Although there was no difference between groups in the primary endpoint through a median follow-up of 4.3 years, risk of nonfatal MI was significantly lower in the very early group (8.4% vs 11.2%; HR 0.73; 95% CI 0.56-0.96), with a nonsignificant trend toward less hospitalization for heart failure (9.2% vs 11.8%; HR 0.78; 95% CI 0.60-1.01). The MI finding is only hypothesis-generating because of the neutral primary endpoint, the authors note.
They point out that even though VERDICT differed from TIMACS in terms of sample size, the timing of invasive angiography in the trial arms, the components of the primary endpoint, and duration of follow-up, the findings were similar in both trials.
“These consistent observations support an individualized approach to timing of invasive therapy in NSTE-ACS, in which the highest-risk patients are considered for very early intervention in the absence of contraindications,” they say.
‘Nothing Gained by Delaying Intervention’
Serving as a discussant following Engstrøm’s presentation during the ESC session, Franz-Josef Neumann, MD (University Heart Centre Freiburg-Bad Krozingen, Germany), said the benefits of an early invasive strategy include a reduction in recurrent or refractory ischemia and a shorter hospital stay, which potentially impacts cost.
The primary endpoint may have been neutral in VERDICT, he said, because the trial was performed in a highly efficient MI network that allowed operators to intervene promptly, which may have prevented large infarctions. It’s possible, too, that there could have been “statistical noise” stemming from the lack of significant CAD in about one-third of patients and from the fact that some of the patients in the deferred group underwent early invasive angiography.
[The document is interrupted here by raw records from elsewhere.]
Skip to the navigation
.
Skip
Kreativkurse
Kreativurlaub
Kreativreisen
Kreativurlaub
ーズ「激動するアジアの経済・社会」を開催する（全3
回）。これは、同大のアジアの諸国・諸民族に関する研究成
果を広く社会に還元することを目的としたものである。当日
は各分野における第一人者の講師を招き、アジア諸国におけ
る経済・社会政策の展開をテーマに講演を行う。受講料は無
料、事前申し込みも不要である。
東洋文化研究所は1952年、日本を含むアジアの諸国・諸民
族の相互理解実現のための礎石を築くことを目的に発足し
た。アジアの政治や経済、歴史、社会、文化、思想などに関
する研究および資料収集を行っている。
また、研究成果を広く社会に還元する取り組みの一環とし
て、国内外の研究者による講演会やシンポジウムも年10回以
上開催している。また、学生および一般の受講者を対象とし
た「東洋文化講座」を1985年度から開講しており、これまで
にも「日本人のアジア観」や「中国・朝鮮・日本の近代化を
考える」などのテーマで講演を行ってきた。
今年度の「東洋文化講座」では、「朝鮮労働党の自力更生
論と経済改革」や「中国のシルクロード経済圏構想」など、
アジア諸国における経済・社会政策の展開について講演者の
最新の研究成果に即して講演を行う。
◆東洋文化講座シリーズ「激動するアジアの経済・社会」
Even though no difference was seen on the primary endpoint—and thus, all further analyses are exploratory—the trial can help provide insight into whether it is safe to delay intervention in these patients, Neumann indicated.
After reviewing the reduction in MI, the trend toward less heart failure, and the benefit seen in the high-risk subgroup—which is consistent with prior studies—Neumann concluded: “In patients with non-ST-elevation acute coronary syndromes, first of all, nothing is gained by delaying intervention. And second . . . the message from previous studies is strengthened that in high-risk subsets, intervention should be performed swiftly. And I may add, there is an even higher need in settings where you don’t have the ability to interfere immediately, as in the setting of the VERDICT trial.”
When the attendees of the Hot Line session were polled about whether VERDICT would change their practice in patients with NSTE ACS and an elevated GRACE score, the majority (67%) said the results would not because they confirm what they normally do already. Another 34%, however, said they would ask for angiography sooner than before because the subgroup analysis was convincing.
Kofoed KF, Kelbæk H, Hansen PR, et al. Early versus standard care invasive examination and treatment of patients with non-ST-segment elevation acute coronary syndrome: the VERDICT (Very Early vs Deferred Invasive Evaluation Using Computerized Tomography) randomized controlled trial. Circulation. 2018;Epub ahead of print.
- VERDICT was funded by the Danish Agency for Science, Technology, and Innovation, the Danish Council for Strategic Research, and the Research Council of Rigshospitalet.
- Engstrøm reports receiving personal fees from Boston Scientific, Abbott, Bayer, Novo, and AstraZeneca not related to the study.
- Neumann reports having research contracts with Medtronic, Biotronik, Edwards, Abbott Vascular, Boston Scientific, Daiichi Sankyo, Novartis, Pfizer, GlaxoSmithKline, and Bayer.